身形從她身邊側過,人已經走了進去……安晚跟在身後,“傅少,我家有些亂,不如等我收拾好,你在過來?”
詢問似的話語,裡面滲着淡淡的緊張。
自從昨晚在警察局裡把話挑開後,兩人關係徹底發生實際性的變化……加上在跑馬場那裡兩人一場極致的又欠愛。
“不礙事,反正我今天得空,所以過來幫忙。”他風輕雲談的說着,直接跨過旁邊箱子,徑直往她剛纔收拾的位置——-也就是她的房間走去。
“傅少,你在外面坐着就好,我去給你泡茶。”裡面牀上全是她的衣服,隨意放在上面,貼身衣物大喇喇的躺在那,像在跟進來的人打招呼似的……
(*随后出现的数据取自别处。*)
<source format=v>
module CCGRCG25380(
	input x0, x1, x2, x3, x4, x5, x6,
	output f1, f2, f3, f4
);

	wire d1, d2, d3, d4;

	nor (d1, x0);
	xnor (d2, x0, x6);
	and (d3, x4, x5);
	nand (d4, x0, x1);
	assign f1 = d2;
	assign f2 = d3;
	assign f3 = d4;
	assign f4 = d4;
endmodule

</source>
傅君哪聽安晚的話,十會悠閒,像在閒逛般似在了房間的門口,臉上是溫雅的笑意,掃了眼整個房間,除去一室凌亂,倒也很溫馨。
房間角落絲絨布下是輛陳舊的鋼琴。
————我姐什麼都會,學過畫畫,學過跳舞,還會彈鋼琴,連書法都去學過,寫得非常漂亮。
“會彈鋼琴?”他溫聲問道,走到鋼琴旁邊,米黃色的絲絨布下,鋼琴出現在他視線裡,修長的手指輕輕掃過琴面,一陣凌亂的樂符在家裡格外響亮,安晚的心跟隨着樂符顫抖,手心毫無溫度。
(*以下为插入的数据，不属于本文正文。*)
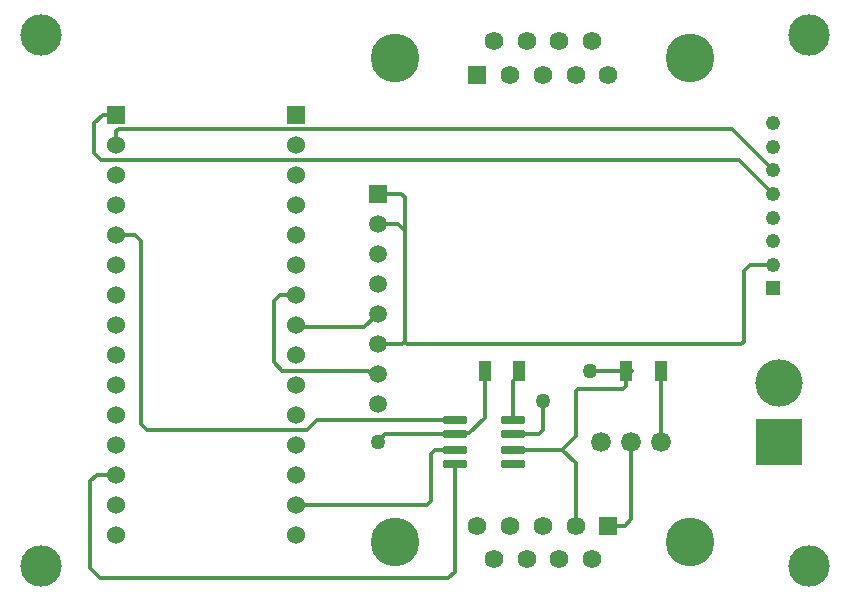
<source format=gtl>
G04*
G04 #@! TF.GenerationSoftware,Altium Limited,Altium Designer,22.8.2 (66)*
G04*
G04 Layer_Physical_Order=1*
G04 Layer_Color=255*
%FSLAX42Y42*%
%MOMM*%
G71*
G04*
G04 #@! TF.SameCoordinates,73A1F774-0F22-46A5-B85E-6585DDB94E85*
G04*
G04*
G04 #@! TF.FilePolarity,Positive*
G04*
G01*
G75*
%ADD14R,1.13X1.77*%
G04:AMPARAMS|DCode=15|XSize=1.97mm|YSize=0.6mm|CornerRadius=0.08mm|HoleSize=0mm|Usage=FLASHONLY|Rotation=0.000|XOffset=0mm|YOffset=0mm|HoleType=Round|Shape=RoundedRectangle|*
%AMROUNDEDRECTD15*
21,1,1.97,0.45,0,0,0.0*
21,1,1.82,0.60,0,0,0.0*
1,1,0.15,0.91,-0.23*
1,1,0.15,-0.91,-0.23*
1,1,0.15,-0.91,0.23*
1,1,0.15,0.91,0.23*
%
%ADD15ROUNDEDRECTD15*%
%ADD32C,0.35*%
%ADD33R,1.51X1.51*%
%ADD34C,1.51*%
%ADD35C,4.12*%
%ADD36R,1.58X1.58*%
%ADD37C,1.58*%
%ADD38R,1.21X1.21*%
%ADD39C,1.21*%
%ADD40C,3.50*%
%ADD41C,1.68*%
%ADD42C,1.53*%
%ADD43R,1.53X1.53*%
%ADD44C,4.00*%
%ADD45R,4.00X4.00*%
%ADD46C,1.27*%
D14*
X5203Y1900D02*
D03*
X5497D02*
D03*
X4006D02*
D03*
X4300D02*
D03*
D15*
X3753Y1490D02*
D03*
Y1364D02*
D03*
Y1236D02*
D03*
Y1110D02*
D03*
X4247D02*
D03*
Y1236D02*
D03*
Y1364D02*
D03*
Y1490D02*
D03*
D32*
X6162Y3688D02*
X6450Y3400D01*
X762Y3688D02*
X6162D01*
X909Y3950D02*
X6100D01*
X6450Y3600D01*
X4900Y1900D02*
X5203D01*
X4798Y1750D02*
X5182D01*
X5203Y1771D02*
Y1900D01*
X5182Y1750D02*
X5203Y1771D01*
X4777Y1350D02*
Y1729D01*
X4798Y1750D01*
X4500Y1400D02*
Y1650D01*
X4247Y1364D02*
X4463D01*
X4500Y1400D01*
X888Y3817D02*
Y3929D01*
X909Y3950D01*
X700Y3750D02*
Y4000D01*
X772Y4072D01*
X888D01*
X700Y3750D02*
X762Y3688D01*
X3352Y2128D02*
X6178D01*
X6200Y2150D02*
Y2750D01*
X6178Y2128D02*
X6200Y2150D01*
X3330D02*
X3352Y2128D01*
X3330Y2150D02*
Y3090D01*
X6250Y2800D02*
X6450D01*
X6200Y2750D02*
X6250Y2800D01*
X3100Y1300D02*
X3164Y1364D01*
X3753D01*
X2220Y1980D02*
Y2490D01*
X2295Y1905D02*
X3022D01*
X2220Y1980D02*
X2295Y1905D01*
X3030Y1896D02*
X3078D01*
X3022Y1905D02*
X3030Y1896D01*
X3078D02*
X3100Y1874D01*
X3308Y2128D02*
X3330Y2150D01*
X3100Y2128D02*
X3308D01*
X3100D02*
X3122Y2106D01*
X3330Y3090D02*
Y3370D01*
X3100Y3398D02*
X3302D01*
X3330Y3370D01*
X2220Y2490D02*
X2277Y2548D01*
X1100Y1450D02*
Y3000D01*
Y1450D02*
X1150Y1400D01*
X2500D01*
X894Y3050D02*
X911Y3033D01*
X888Y3056D02*
X894Y3050D01*
X1050D01*
X1100Y3000D01*
X2500Y1400D02*
X2591Y1490D01*
X3753D01*
X5203Y1900D02*
X5253D01*
X4247Y1236D02*
X4663D01*
X3587D02*
X3753D01*
X3550Y1200D02*
X3587Y1236D01*
X3550Y800D02*
Y1200D01*
X2412Y770D02*
X3519D01*
X3550Y800D01*
X3700Y150D02*
X3753Y203D01*
X750Y150D02*
X3700D01*
X3753Y203D02*
Y1110D01*
X724Y1023D02*
X888D01*
X668Y968D02*
X724Y1023D01*
X668Y232D02*
Y968D01*
Y232D02*
X750Y150D01*
X4663Y1236D02*
X4777Y1350D01*
X4663Y1236D02*
X4777Y1123D01*
Y592D02*
Y1123D01*
X5054Y592D02*
X5192D01*
X5246Y646D01*
Y1300D01*
X5500D02*
Y1897D01*
X5497Y1900D02*
X5500Y1897D01*
X3765Y1376D02*
X3876D01*
X4006Y1506D01*
X3753Y1364D02*
X3765Y1376D01*
X4006Y1506D02*
Y1900D01*
X4247Y1490D02*
Y1815D01*
X4300Y1868D01*
Y1900D01*
X3276Y3144D02*
X3330Y3090D01*
X2412Y2293D02*
X2435Y2271D01*
X2491D02*
X2492Y2270D01*
X2988D02*
X3100Y2382D01*
X2435Y2271D02*
X2491D01*
X2492Y2270D02*
X2988D01*
X2277Y2548D02*
X2412D01*
X3100Y3144D02*
X3276D01*
D33*
X3100Y3398D02*
D03*
D34*
Y3144D02*
D03*
Y2890D02*
D03*
Y2636D02*
D03*
Y2382D02*
D03*
Y2128D02*
D03*
Y1874D02*
D03*
Y1620D02*
D03*
D35*
X5749Y450D02*
D03*
X3251D02*
D03*
Y4550D02*
D03*
X5749D02*
D03*
D36*
X5054Y592D02*
D03*
X3946Y4408D02*
D03*
D37*
X4915Y308D02*
D03*
X4777Y592D02*
D03*
X4638Y308D02*
D03*
X4500Y592D02*
D03*
X4362Y308D02*
D03*
X4223Y592D02*
D03*
X4085Y308D02*
D03*
X3946Y592D02*
D03*
X4085Y4692D02*
D03*
X4223Y4408D02*
D03*
X4362Y4692D02*
D03*
X4500Y4408D02*
D03*
X4638Y4692D02*
D03*
X4777Y4408D02*
D03*
X4915Y4692D02*
D03*
X5054Y4408D02*
D03*
D38*
X6450Y2600D02*
D03*
D39*
Y2800D02*
D03*
Y3000D02*
D03*
Y3200D02*
D03*
Y3400D02*
D03*
Y4000D02*
D03*
Y3600D02*
D03*
Y3800D02*
D03*
D40*
X6750Y4750D02*
D03*
Y250D02*
D03*
X250D02*
D03*
Y4750D02*
D03*
D41*
X5500Y1300D02*
D03*
X4992D02*
D03*
X5246D02*
D03*
D42*
X888Y516D02*
D03*
Y770D02*
D03*
Y1023D02*
D03*
Y1277D02*
D03*
Y1531D02*
D03*
Y1785D02*
D03*
Y2040D02*
D03*
Y2293D02*
D03*
Y2548D02*
D03*
Y2801D02*
D03*
Y3056D02*
D03*
Y3310D02*
D03*
Y3563D02*
D03*
Y3817D02*
D03*
X2412Y516D02*
D03*
Y770D02*
D03*
Y1023D02*
D03*
Y1277D02*
D03*
Y1531D02*
D03*
Y1785D02*
D03*
Y2040D02*
D03*
Y2293D02*
D03*
Y2548D02*
D03*
Y2801D02*
D03*
Y3056D02*
D03*
Y3310D02*
D03*
Y3563D02*
D03*
Y3817D02*
D03*
D43*
X888Y4072D02*
D03*
X2412D02*
D03*
D44*
X6500Y1800D02*
D03*
D45*
Y1300D02*
D03*
D46*
X4900Y1900D02*
D03*
X4500Y1650D02*
D03*
X3100Y1300D02*
D03*
M02*

</source>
“以後記得清潔。”微不可聞的皺了下眉鋒,傅君拉過旁邊的椅子……椅子上的書本落在地上。
封面上的名字吸引了他的注意力————冷魅總裁別玩我「系列書」。
眸光微頓,他的視線停在封面人物上,是一位蓋着白色牀單的祼肩女子,楚楚可憐的樣子。
這是,什麼書?
手指剛碰到書頁,門口的安晚已經回過了神,“傅少,你讓我來。”,連她都不曾發覺自己的聲音有多緊張。
要知道,裡面有些東西不能讓他看。
安晚過來時,傅君視線已經定格在內容上,剛纔她來不及收好,書本掉下來直接把她翻看的那一頁拆好,就這樣意外被他看到。
傅君黑眸緊鎖上面的文字……眸光越來越深沉,當他擡頭看向安晚時,卻說了句,“原來,你需求這般強烈。”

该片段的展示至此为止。